FairGridSearch: A Framework to Compare Fairness-Enhancing Models
This work addresses the problem of model selection for fairness in critical decision-making applications, but it is incremental as it builds on existing bias mitigation methods without introducing new ones.
The paper tackles the challenge of selecting optimal fairness-enhancing models in binary classification by proposing FairGridSearch, a framework for comparing models, and finds that metric selection, base estimator choice, and classification threshold significantly impact fairness and accuracy across three datasets.

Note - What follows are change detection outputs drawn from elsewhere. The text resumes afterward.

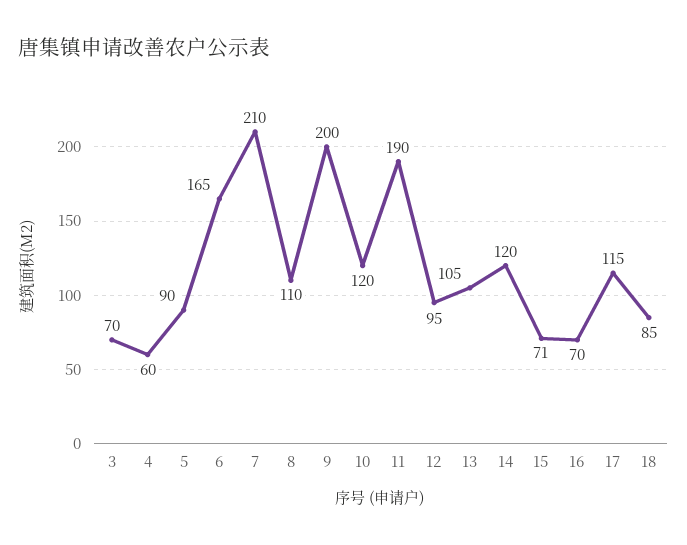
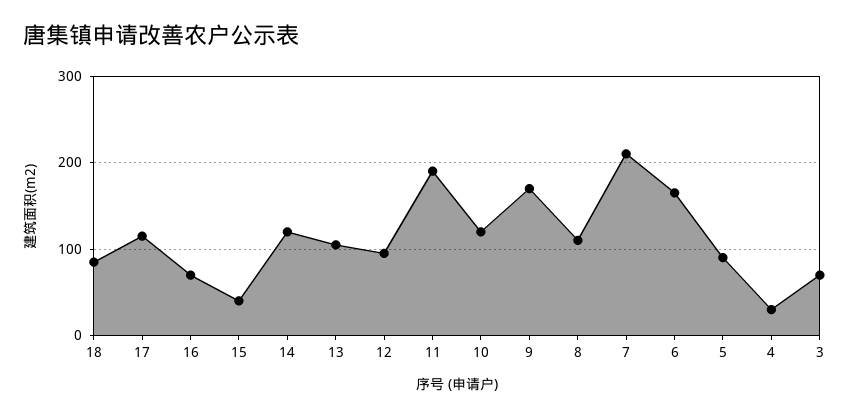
  {
    "3": 70,
-   "4": 60,
+   "4": 30,
    "5": 90,
    "6": 165,
    "7": 210,
    "8": 110,
-   "9": 200,
+   "9": 170,
    "10": 120,
    "11": 190,
    "12": 95,
    "13": 105,
    "14": 120,
-   "15": 71,
+   "15": 40,
    "16": 70,
    "17": 115,
    "18": 85
  }

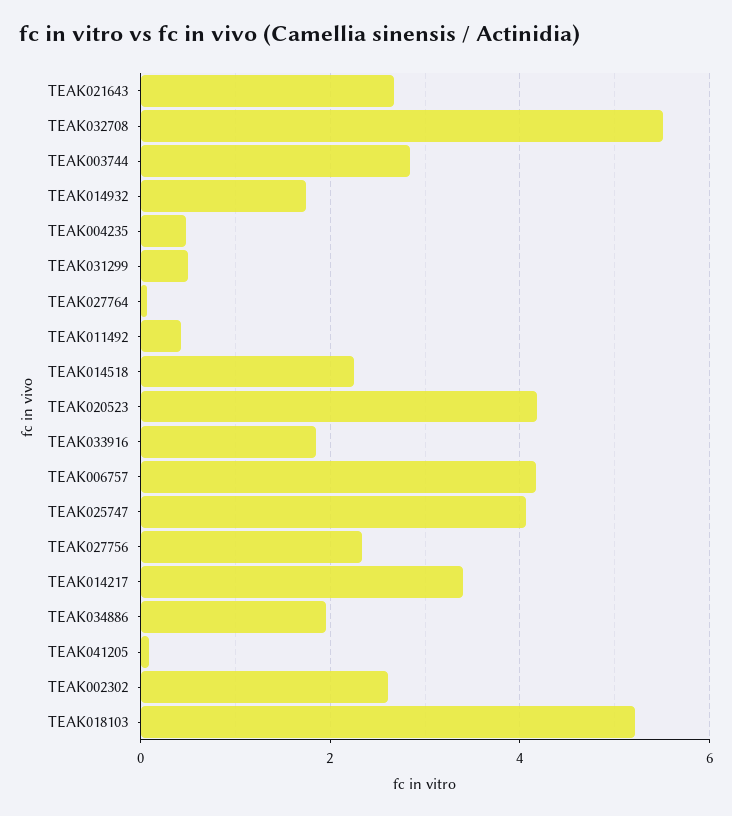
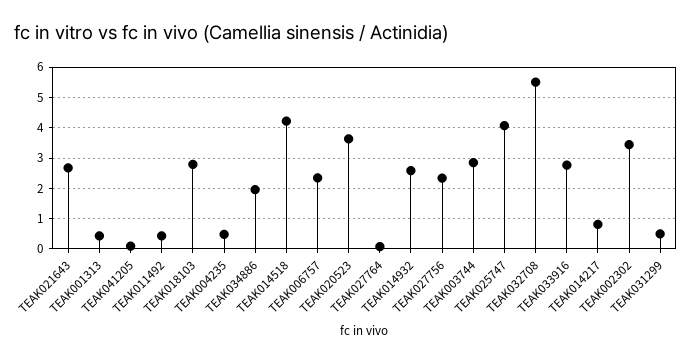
  {
    "TEAK021643": 2.6,
    "TEAK032708": 5.6,
    "TEAK003744": 2.8,
-   "TEAK014932": 1.8,
+   "TEAK014932": 2.6,
    "TEAK004235": 0.4,
    "TEAK031299": 0.4,
    "TEAK027764": 0,
    "TEAK011492": 0.4,
-   "TEAK014518": 2.2,
+   "TEAK014518": 4.2,
-   "TEAK020523": 4.2,
+   "TEAK020523": 3.6,
-   "TEAK033916": 1.8,
+   "TEAK033916": 2.8,
-   "TEAK006757": 4.2,
+   "TEAK006757": 2.4,
    "TEAK025747": 4,
    "TEAK027756": 2.4,
-   "TEAK014217": 3.4,
+   "TEAK014217": 0.8,
    "TEAK034886": 2,
    "TEAK041205": 0,
-   "TEAK002302": 2.6,
+   "TEAK002302": 3.4,
-   "TEAK018103": 5.2
+   "TEAK018103": 2.8,
+   "TEAK001313": 0.4
  }

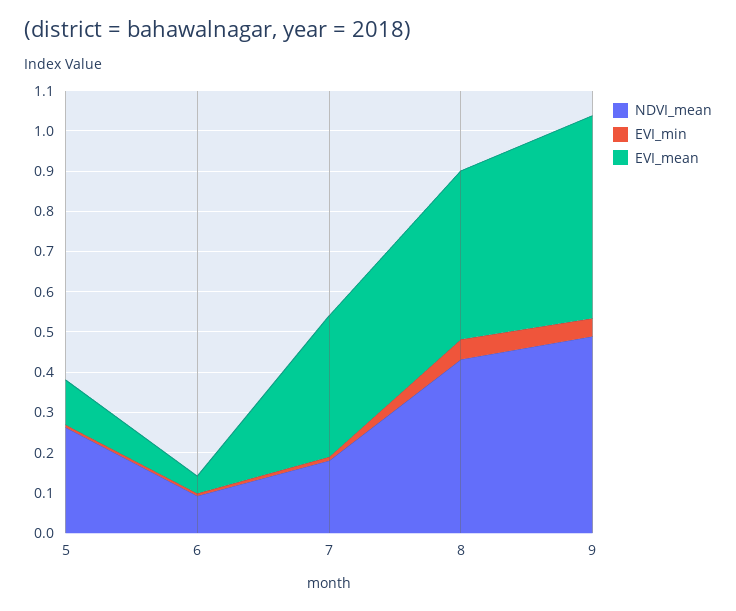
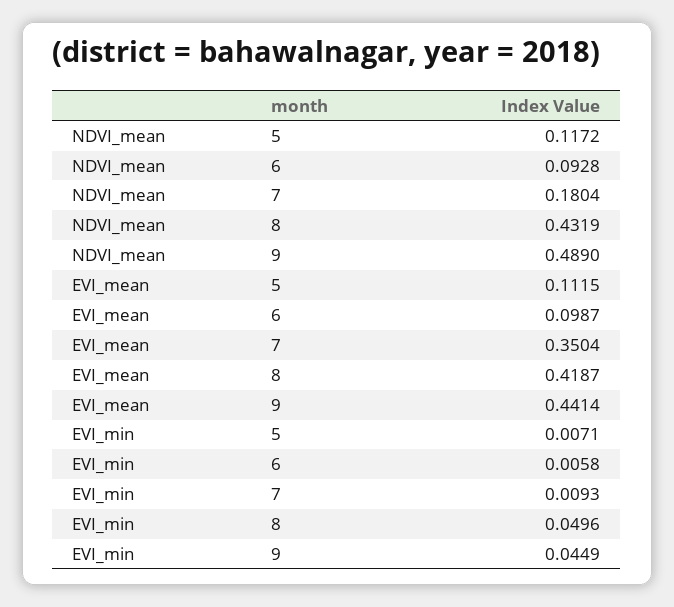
  {
    "NDVI_mean": {
-     "5": 0.26,
+     "5": 0.1172,
      "6": 0.0928,
      "7": 0.1804,
      "8": 0.4319,
      "9": 0.489
    },
    "EVI_min": {
      "5": 0.0071,
      "6": 0.0058,
      "7": 0.0093,
      "8": 0.0496,
      "9": 0.0449
    },
    "EVI_mean": {
      "5": 0.1115,
-     "6": 0.04,
+     "6": 0.0987,
      "7": 0.3504,
      "8": 0.4187,
-     "9": 0.5
+     "9": 0.4414
    }
  }

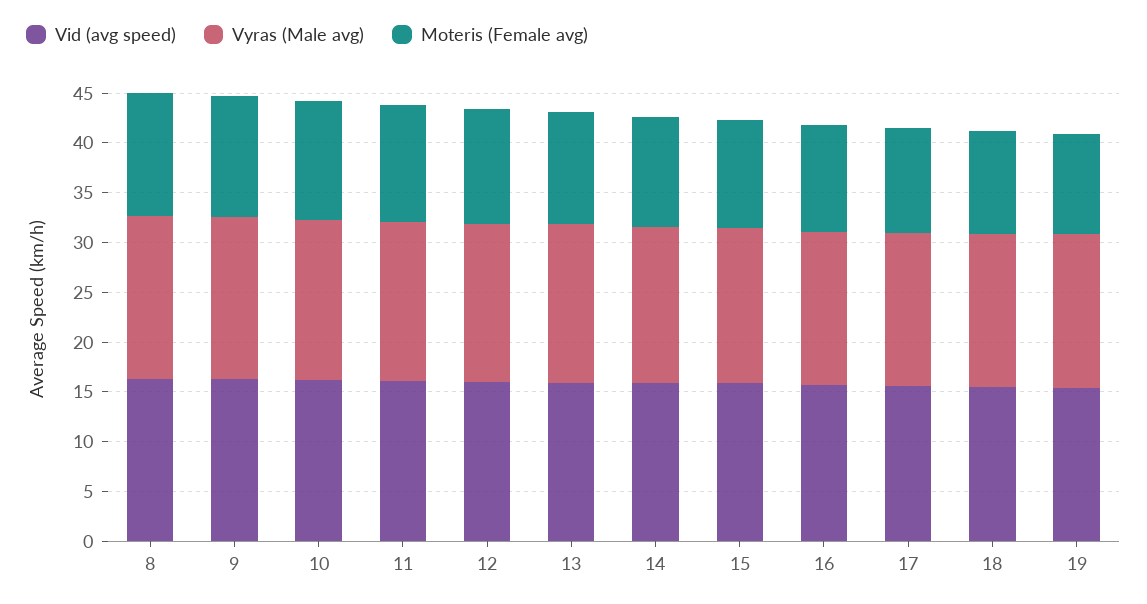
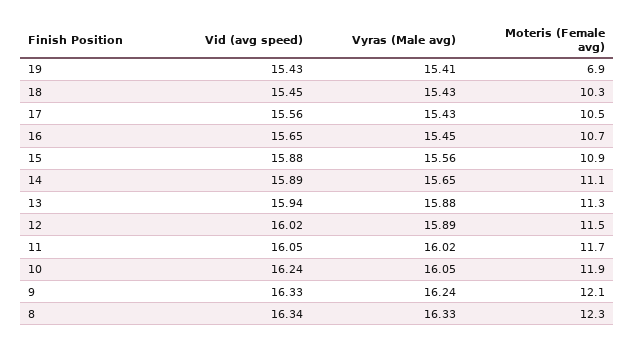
  {
    "Vid (avg speed)": {
      "8": 16.34,
      "9": 16.33,
      "10": 16.24,
      "11": 16.05,
      "12": 16.02,
      "13": 15.94,
      "14": 15.89,
      "15": 15.88,
      "16": 15.65,
      "17": 15.56,
      "18": 15.45,
      "19": 15.43
    },
    "Vyras (Male avg)": {
      "8": 16.33,
      "9": 16.24,
      "10": 16.05,
      "11": 16.02,
      "12": 15.89,
      "13": 15.88,
      "14": 15.65,
      "15": 15.56,
      "16": 15.45,
      "17": 15.43,
      "18": 15.43,
      "19": 15.41
    },
    "Moteris (Female avg)": {
      "8": 12.3,
      "9": 12.1,
      "10": 11.9,
      "11": 11.7,
      "12": 11.5,
      "13": 11.3,
      "14": 11.1,
      "15": 10.9,
      "16": 10.7,
      "17": 10.5,
      "18": 10.3,
-     "19": 10
+     "19": 6.9
    }
  }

Machine learning models are increasingly used in critical decision-making applications. However, these models are susceptible to replicating or even amplifying bias present in real-world data. While there are various bias mitigation methods and base estimators in the literature, selecting the optimal model for a specific application remains challenging. This paper focuses on binary classification and proposes FairGridSearch, a novel framework for comparing fairness-enhancing models. FairGridSearch enables experimentation with different model parameter combinations and recommends the best one. The study applies FairGridSearch to three popular datasets (Adult, COMPAS, and German Credit) and analyzes the impacts of metric selection, base estimator choice, and classification threshold on model fairness. The results highlight the significance of selecting appropriate accuracy and fairness metrics for model evaluation. Additionally, different base estimators and classification threshold values affect the effectiveness of bias mitigation methods and fairness stability respectively, but the effects are not consistent across all datasets. Based on these findings, future research on fairness in machine learning should consider a broader range of factors when building fair models, going beyond bias mitigation methods alone.